Compact SQUID realized in a double layer graphene heterostructure

TL;DR

This paper reports on a compact, tunable double-layer graphene SQUID with high transparency Josephson junctions, demonstrating potential for topological superconductivity via helical edge states in quantum Hall regimes.

Contribution

It introduces a fully tunable, small-scale double-layer graphene SQUID with high transparency junctions and explores its properties in quantum Hall conditions for topological applications.

Findings

Fully tunable by independent gate control.

Presence of high transparency superconducting modes.

Observation of conductance plateau indicating edge channels.

Abstract

Two-dimensional systems that host one-dimensional helical states are exciting from the perspective of scalable topological quantum computation when coupled with a superconductor. Graphene is particularly promising for its high electronic quality, versatility in van der Waals heterostructures and its electron and hole-like degenerate 0$th$ Landau level.
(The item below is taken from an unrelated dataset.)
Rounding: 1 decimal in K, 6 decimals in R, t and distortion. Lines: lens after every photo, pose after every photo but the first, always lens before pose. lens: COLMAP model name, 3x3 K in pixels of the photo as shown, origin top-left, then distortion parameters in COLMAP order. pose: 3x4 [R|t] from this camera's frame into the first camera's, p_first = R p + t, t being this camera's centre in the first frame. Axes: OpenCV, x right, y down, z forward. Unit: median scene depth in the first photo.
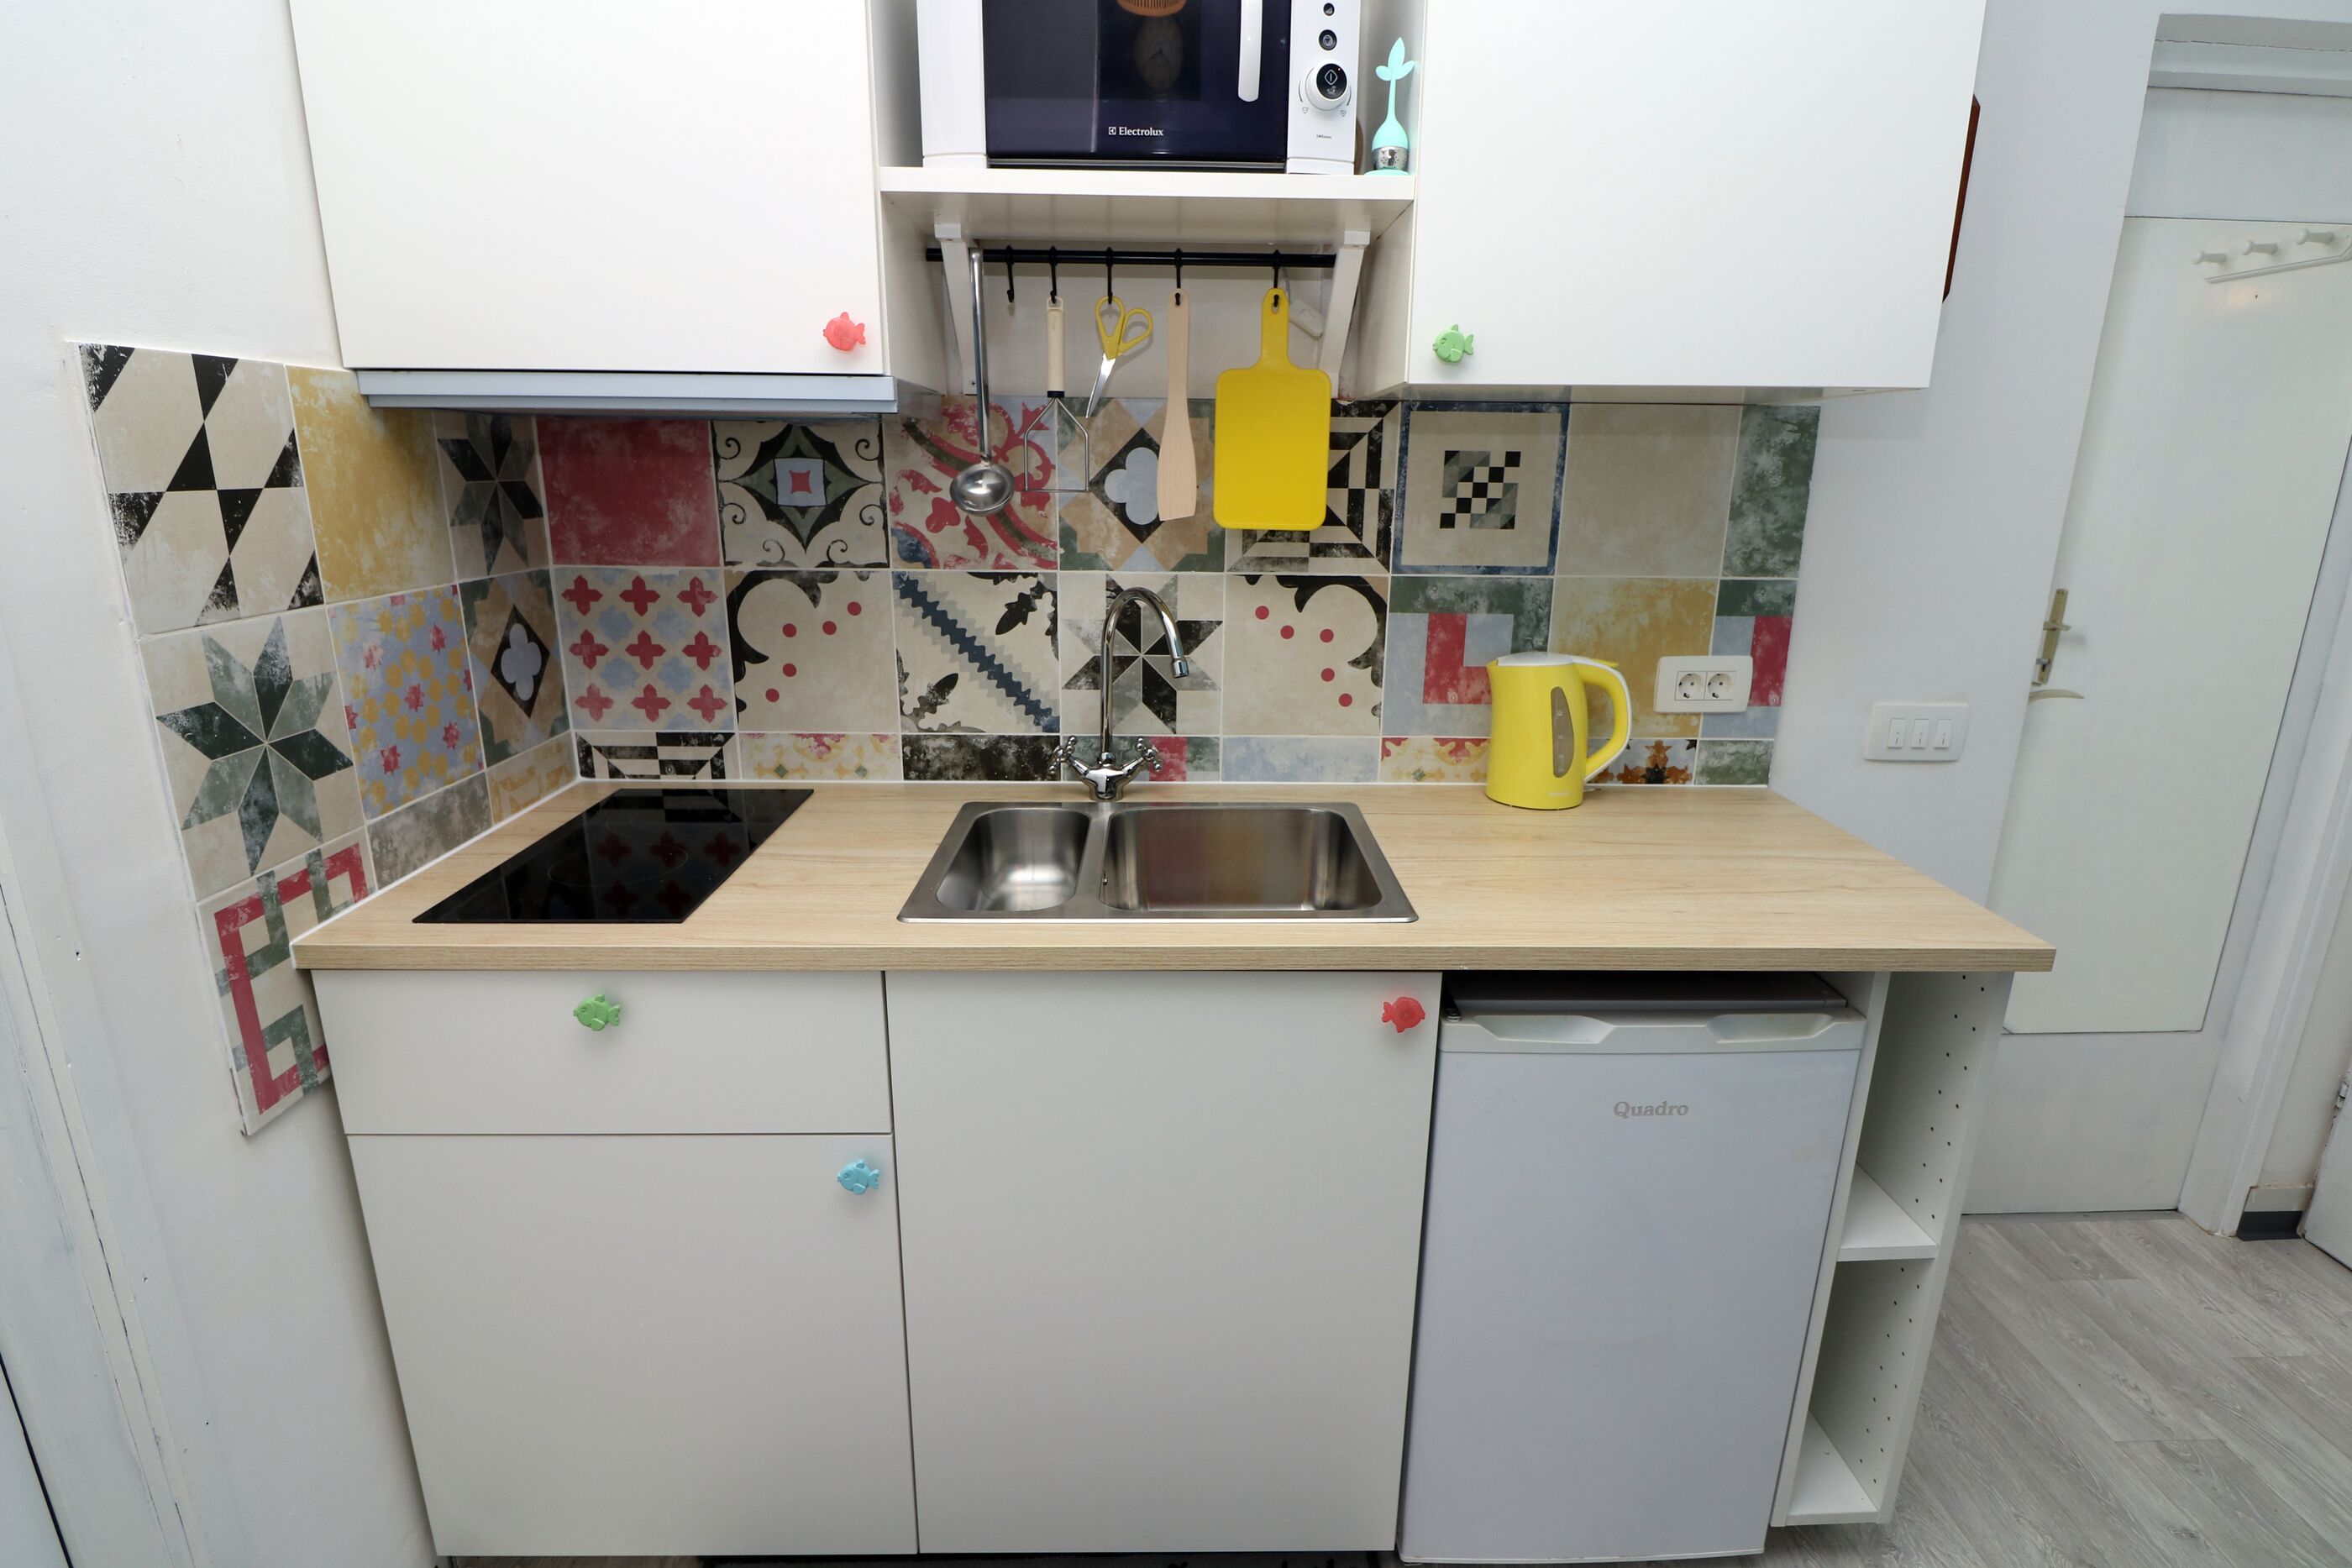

Here, we study a compact double layer graphene SQUID (superconducting quantum interference device), where the superconducting loop is reduced to the superconducting contacts, connecting two parallel graphene Josephson junctions. Despite the small size of the SQUID, it is fully tunable by independent gate control of the Fermi energies in both layers. Furthermore, both Josephson junctions show a skewed current phase relationship, indicating the presence of superconducting modes with high transparency. In the quantum Hall regime we measure a well defined conductance plateau of 2$e^2/h$ an indicative of counter propagating edge channels in the two layers. Our work opens a way for engineering topological superconductivity by coupling helical edge states, from graphene's electron-hole degenerate 0$th$ Landau level via superconducting contacts.